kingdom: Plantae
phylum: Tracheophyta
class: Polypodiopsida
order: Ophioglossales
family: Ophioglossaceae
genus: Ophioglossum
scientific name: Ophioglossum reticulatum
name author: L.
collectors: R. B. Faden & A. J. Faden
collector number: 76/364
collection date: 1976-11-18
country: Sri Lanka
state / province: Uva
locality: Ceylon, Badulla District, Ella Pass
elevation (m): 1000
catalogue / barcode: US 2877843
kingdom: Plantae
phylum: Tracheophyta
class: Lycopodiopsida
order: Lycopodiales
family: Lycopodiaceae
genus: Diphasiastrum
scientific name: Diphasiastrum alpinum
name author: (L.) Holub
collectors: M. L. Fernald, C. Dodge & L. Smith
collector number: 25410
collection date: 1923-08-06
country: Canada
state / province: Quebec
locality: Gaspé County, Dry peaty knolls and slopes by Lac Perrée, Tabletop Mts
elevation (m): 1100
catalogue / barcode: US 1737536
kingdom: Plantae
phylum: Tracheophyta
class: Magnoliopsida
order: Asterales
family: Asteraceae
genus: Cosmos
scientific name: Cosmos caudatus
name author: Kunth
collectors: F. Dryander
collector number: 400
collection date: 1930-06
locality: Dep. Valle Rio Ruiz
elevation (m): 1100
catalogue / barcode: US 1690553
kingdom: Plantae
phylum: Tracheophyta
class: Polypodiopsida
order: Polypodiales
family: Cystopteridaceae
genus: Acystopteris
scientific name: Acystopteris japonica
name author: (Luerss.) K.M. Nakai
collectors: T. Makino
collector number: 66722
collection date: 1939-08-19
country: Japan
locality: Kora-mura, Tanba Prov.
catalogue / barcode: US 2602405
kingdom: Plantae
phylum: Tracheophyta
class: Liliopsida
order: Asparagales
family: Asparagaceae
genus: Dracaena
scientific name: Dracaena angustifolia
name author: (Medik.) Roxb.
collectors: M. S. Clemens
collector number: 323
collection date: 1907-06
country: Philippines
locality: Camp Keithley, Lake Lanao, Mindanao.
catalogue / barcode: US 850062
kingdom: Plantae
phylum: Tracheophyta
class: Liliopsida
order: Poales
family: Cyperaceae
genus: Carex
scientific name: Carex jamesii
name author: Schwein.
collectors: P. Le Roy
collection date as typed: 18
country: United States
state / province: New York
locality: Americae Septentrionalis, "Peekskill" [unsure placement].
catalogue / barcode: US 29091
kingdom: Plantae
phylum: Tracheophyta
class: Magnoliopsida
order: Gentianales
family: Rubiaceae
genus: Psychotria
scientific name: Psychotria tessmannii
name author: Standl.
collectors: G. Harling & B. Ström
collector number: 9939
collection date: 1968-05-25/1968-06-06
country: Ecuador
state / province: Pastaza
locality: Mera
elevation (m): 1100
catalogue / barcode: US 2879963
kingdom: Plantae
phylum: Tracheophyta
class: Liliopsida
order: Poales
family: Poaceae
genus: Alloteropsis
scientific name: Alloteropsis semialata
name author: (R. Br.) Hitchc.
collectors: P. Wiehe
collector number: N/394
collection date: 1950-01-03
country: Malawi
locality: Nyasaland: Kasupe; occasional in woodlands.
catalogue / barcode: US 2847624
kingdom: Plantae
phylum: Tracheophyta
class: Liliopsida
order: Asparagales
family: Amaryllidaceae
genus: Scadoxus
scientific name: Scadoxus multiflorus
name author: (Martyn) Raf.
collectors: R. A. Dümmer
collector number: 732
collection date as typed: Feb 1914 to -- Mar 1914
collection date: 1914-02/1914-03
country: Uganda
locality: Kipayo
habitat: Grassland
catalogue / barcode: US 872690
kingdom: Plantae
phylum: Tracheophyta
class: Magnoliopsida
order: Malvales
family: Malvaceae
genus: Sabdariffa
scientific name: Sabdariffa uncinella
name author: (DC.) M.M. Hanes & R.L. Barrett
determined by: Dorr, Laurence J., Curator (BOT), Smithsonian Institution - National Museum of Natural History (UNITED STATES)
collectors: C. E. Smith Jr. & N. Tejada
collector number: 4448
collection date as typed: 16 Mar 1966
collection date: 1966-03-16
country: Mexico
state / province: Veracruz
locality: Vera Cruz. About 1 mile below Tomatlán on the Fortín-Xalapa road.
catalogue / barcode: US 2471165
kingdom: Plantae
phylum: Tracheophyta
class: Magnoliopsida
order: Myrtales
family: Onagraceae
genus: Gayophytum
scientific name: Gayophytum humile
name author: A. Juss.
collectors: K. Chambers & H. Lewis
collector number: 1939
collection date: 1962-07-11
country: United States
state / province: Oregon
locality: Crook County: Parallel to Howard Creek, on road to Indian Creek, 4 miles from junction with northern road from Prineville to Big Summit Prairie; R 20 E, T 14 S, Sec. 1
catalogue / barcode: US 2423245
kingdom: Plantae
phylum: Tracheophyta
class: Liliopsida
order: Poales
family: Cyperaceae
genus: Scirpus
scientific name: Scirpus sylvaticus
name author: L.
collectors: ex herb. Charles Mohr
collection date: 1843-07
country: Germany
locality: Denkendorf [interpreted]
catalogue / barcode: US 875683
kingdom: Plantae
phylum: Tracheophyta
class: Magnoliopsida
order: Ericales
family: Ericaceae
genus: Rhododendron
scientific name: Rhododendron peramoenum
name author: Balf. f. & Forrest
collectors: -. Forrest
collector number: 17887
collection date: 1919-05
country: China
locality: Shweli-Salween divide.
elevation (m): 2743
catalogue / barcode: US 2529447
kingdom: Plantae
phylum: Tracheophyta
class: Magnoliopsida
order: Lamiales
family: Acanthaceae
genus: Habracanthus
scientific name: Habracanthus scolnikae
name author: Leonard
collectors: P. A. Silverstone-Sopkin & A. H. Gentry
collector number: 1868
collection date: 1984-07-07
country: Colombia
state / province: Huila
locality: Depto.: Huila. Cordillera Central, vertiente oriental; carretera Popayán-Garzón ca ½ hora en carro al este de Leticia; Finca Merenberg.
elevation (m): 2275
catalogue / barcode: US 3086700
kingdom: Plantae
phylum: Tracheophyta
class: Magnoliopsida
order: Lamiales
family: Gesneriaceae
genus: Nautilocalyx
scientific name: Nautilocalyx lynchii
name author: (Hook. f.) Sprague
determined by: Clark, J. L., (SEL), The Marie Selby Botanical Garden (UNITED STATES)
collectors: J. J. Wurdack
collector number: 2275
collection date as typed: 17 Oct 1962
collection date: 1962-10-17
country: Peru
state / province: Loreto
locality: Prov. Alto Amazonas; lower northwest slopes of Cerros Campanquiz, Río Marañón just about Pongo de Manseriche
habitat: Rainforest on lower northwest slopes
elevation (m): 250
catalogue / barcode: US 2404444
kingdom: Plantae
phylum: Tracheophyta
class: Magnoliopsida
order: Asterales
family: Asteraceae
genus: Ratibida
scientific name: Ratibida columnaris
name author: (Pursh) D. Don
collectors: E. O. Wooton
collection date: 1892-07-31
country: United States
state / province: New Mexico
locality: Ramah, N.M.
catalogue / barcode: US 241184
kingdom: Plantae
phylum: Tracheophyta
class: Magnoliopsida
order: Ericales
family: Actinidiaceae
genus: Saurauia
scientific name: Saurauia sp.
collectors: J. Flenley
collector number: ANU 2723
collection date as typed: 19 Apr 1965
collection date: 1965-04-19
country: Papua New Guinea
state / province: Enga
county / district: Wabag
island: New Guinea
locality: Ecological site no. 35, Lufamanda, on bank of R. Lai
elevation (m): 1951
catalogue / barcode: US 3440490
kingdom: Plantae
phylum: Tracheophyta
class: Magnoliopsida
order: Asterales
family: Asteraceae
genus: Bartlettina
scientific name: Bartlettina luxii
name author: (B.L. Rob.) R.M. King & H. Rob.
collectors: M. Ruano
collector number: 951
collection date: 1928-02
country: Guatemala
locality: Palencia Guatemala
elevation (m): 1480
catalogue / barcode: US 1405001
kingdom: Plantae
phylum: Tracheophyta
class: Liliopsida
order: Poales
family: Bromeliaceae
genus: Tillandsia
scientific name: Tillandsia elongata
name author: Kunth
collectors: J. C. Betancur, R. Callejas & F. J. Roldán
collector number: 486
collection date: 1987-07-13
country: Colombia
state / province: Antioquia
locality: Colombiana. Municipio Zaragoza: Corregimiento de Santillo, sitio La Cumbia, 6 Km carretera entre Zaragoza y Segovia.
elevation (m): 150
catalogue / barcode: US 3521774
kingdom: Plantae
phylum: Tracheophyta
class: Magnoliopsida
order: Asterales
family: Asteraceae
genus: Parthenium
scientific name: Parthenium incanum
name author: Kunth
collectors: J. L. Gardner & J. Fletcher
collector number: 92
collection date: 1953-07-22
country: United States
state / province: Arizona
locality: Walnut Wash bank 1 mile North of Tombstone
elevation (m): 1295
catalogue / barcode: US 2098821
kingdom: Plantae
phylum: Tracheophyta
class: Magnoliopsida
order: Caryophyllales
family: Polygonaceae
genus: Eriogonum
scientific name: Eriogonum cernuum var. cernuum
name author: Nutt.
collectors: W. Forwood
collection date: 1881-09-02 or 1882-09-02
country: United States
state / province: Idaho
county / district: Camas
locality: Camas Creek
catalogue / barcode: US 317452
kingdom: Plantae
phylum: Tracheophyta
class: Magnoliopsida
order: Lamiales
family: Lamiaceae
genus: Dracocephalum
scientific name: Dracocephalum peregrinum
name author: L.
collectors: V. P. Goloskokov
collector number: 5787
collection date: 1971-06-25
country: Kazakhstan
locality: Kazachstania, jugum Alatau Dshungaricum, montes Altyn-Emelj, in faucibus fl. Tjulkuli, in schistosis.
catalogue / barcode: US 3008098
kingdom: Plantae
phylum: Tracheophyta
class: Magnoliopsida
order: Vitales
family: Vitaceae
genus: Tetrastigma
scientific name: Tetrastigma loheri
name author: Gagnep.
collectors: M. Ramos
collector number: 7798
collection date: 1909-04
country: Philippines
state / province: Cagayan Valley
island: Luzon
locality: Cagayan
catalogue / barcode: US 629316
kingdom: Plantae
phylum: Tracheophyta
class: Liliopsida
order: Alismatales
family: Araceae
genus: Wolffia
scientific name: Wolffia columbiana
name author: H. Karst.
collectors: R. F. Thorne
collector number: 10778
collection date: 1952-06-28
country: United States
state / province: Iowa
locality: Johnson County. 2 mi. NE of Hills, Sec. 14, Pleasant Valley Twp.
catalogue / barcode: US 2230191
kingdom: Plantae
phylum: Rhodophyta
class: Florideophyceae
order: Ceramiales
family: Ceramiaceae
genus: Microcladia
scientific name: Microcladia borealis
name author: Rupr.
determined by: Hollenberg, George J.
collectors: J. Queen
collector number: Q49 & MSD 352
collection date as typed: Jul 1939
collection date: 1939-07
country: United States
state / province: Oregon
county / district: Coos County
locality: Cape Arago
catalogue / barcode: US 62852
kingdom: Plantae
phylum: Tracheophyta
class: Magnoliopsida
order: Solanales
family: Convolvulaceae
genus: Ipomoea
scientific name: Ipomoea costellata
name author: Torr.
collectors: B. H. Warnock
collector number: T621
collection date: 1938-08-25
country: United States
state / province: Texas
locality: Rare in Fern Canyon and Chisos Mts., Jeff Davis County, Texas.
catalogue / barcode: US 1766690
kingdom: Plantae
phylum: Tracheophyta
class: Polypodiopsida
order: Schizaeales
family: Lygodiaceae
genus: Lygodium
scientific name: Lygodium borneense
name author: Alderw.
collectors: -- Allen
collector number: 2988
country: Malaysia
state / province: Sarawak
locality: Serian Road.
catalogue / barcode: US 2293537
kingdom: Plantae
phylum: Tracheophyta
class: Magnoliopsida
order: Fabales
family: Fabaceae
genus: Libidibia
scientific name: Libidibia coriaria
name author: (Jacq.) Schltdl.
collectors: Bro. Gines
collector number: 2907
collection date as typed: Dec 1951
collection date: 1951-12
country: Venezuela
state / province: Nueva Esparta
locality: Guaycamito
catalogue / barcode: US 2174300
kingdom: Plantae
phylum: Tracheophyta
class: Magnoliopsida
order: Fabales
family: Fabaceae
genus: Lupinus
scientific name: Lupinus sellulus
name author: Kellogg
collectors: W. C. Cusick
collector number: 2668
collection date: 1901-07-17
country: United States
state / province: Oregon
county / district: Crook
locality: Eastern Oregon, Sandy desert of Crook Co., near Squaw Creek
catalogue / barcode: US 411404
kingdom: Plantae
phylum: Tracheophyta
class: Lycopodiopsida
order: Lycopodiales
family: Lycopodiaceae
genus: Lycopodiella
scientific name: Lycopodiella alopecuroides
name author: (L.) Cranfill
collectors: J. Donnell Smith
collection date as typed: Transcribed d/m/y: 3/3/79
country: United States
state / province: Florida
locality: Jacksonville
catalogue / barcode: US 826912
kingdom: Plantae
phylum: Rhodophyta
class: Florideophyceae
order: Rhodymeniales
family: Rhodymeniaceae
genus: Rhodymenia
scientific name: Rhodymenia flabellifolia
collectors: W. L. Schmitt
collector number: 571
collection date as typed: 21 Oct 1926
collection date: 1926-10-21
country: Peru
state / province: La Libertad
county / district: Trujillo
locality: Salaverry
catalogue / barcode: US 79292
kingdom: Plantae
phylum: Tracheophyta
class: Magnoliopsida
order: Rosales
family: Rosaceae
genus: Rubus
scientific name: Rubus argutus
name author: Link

Prompt: Copy the data above verbatim, from its start through the line containing "country: Canada", and include both of those end lines.

Exercise response:
kingdom: Plantae
phylum: Tracheophyta
class: Polypodiopsida
order: Ophioglossales
family: Ophioglossaceae
genus: Ophioglossum
scientific name: Ophioglossum reticulatum
name author: L.
collectors: R. B. Faden & A. J. Faden
collector number: 76/364
collection date: 1976-11-18
country: Sri Lanka
state / province: Uva
locality: Ceylon, Badulla District, Ella Pass
elevation (m): 1000
catalogue / barcode: US 2877843
kingdom: Plantae
phylum: Tracheophyta
class: Lycopodiopsida
order: Lycopodiales
family: Lycopodiaceae
genus: Diphasiastrum
scientific name: Diphasiastrum alpinum
name author: (L.) Holub
collectors: M. L. Fernald, C. Dodge & L. Smith
collector number: 25410
collection date: 1923-08-06
country: Canada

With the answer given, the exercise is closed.